The attendees, press, and volunteers were majority South Asian. Boisterous conversations between strangers often filled the room, leaving a hum of Urdu, Hindi, and many other languages besides English. In the background, a DJ played Bollywood hits and Desi pop from across the diaspora.

Behind the curtains, designers and models frantically prepared for the runway. Last minute changes and nervous energy are to be expected from any fashion show. To the audience, the show went without error.

For the Sunday show I attended, the featured designers were Rivesse, JinaShili by Shili, Margi Official, and Aara by Sana.

Margi Official’s designs, inspired by Netflix show Bridgerton, reminded us that British fashion stole from its colonial subjects. Her two-piece sequined ball gowns, many complete with gloves, drew influence from lehengas and South Asian embellishment practices. They demonstrated how much of Western formal attire holds much of its roots in the South Asian subcontinent.

The gesture to Bridgerton, known for casting people of color in historically white roles, symbolically advocates for more South Asian inclusion in the fashion industry. The clothing line plays within the frame of Western fashion, showing that South Asians can meet white, Western beauty standards. Designers like Rivesse chose to engage less with Western fashion and uplift South Asian beauty in its own right.

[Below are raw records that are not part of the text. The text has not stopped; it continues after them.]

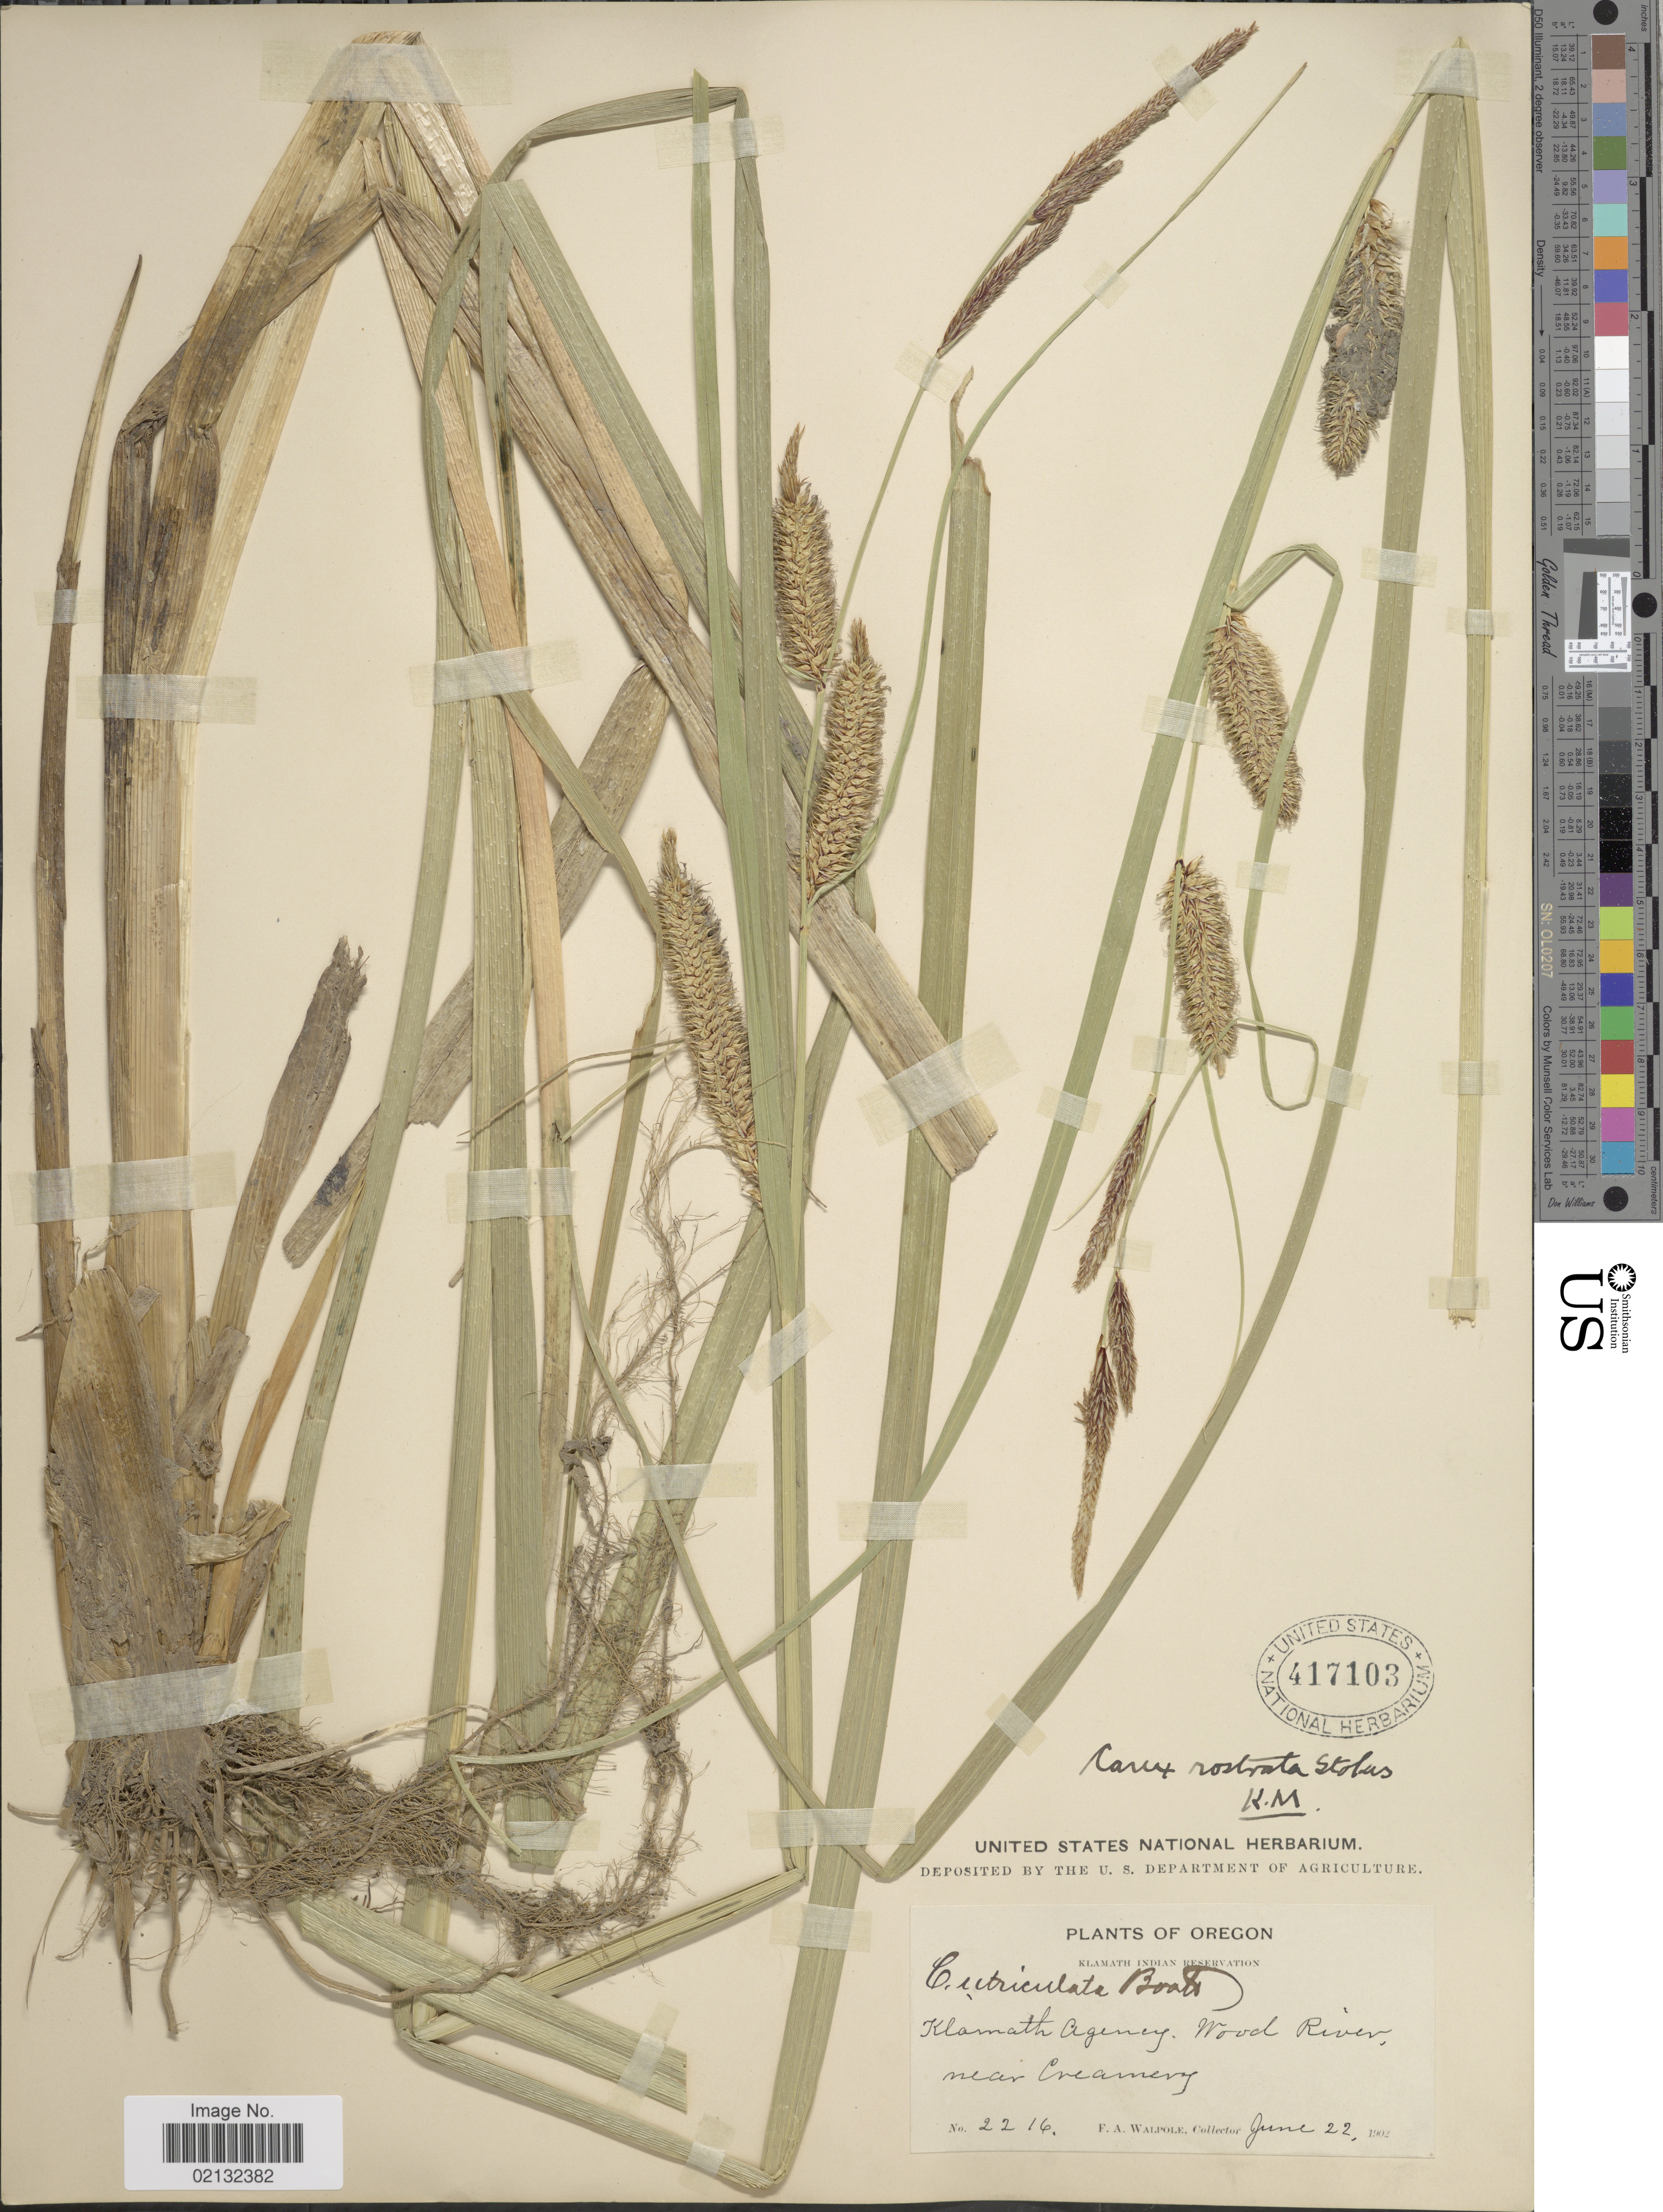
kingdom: Plantae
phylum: Tracheophyta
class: Liliopsida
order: Poales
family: Cyperaceae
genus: Carex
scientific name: Carex rostrata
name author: Stokes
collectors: F. Walpole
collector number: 2216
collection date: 1902-06-22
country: United States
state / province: Oregon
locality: Klamath Agency, wood river, near Creamery, Klamath Indian Reservation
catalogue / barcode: US 417103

Rivesse - South Asian men's fashion brand
Photo credit: Rivesse

Almost any audience member could find themselves wearing the clothing on the runway, regardless of their body type, ethnicity, height, or age. The selection of the models placed people from marginalized communities across the diaspora, such as Indo Guyanese folks, into the clothing. There was even a range of several decades between the youngest and oldest model.

As I stood there, I felt so much pride in our culture. I wished I could share the experience with my grandmother, and with South Asians everywhere.

See also: Forgotten fashionistas: Rediscovering my grandmother’s identity through fashion

Fashion, but not for everyone

But there is a problem. For South Asian fashion to be regarded as “high fashion,” that experience cannot be shared with everyone. 

Fashion codes who people are. What people wear tells us so much about them, because so much social information is woven into our clothes. Think “blue means baby boy” or even the phrase “white collar workers.”

Aara by Sana - South Asian fashion
Photo credit: Aara by Sana

High fashion marks the upper class. The elite class manufactures exclusivity to identify each other and suppress a rising middle class from joining them, according to scholars.

If we want to be able to wear saris to work or kurtas to dates, our clothes need to get the widespread stamp of approval as fashion, not ethnic wear. With its entrance into New York Fashion Week, South Asian attire has earned that label. But by doing so, it has adopted a certain level of exclusivity. Invite-only VIP events, exorbitant ticket prices, and pressure for attendees to dress expensively at SANYFW serve as a few examples of how that exclusivity manifested.

But if the show were more accessible, would the clothing on the runway still be high fashion?

Even if South Asian styles become high fashion, elites could use it as a marker of class. Then, our own clothing could become a wedge to divide South Asian against each other along class lines.

The problem is one of timing: South Asian designers and South Asian fashion will not be viewed as valuable outside of the subcontinent until they receive elite cultural recognition. But the process of getting this recognition inherently excludes a large part of our community.

SANYFW has chosen to be exclusive, and that decision has allowed them to break barriers. After becoming established, hopefully they will turn their heads outwards to uplift the rest of the community and share the experience of having pride in fashion with folks like my grandmother.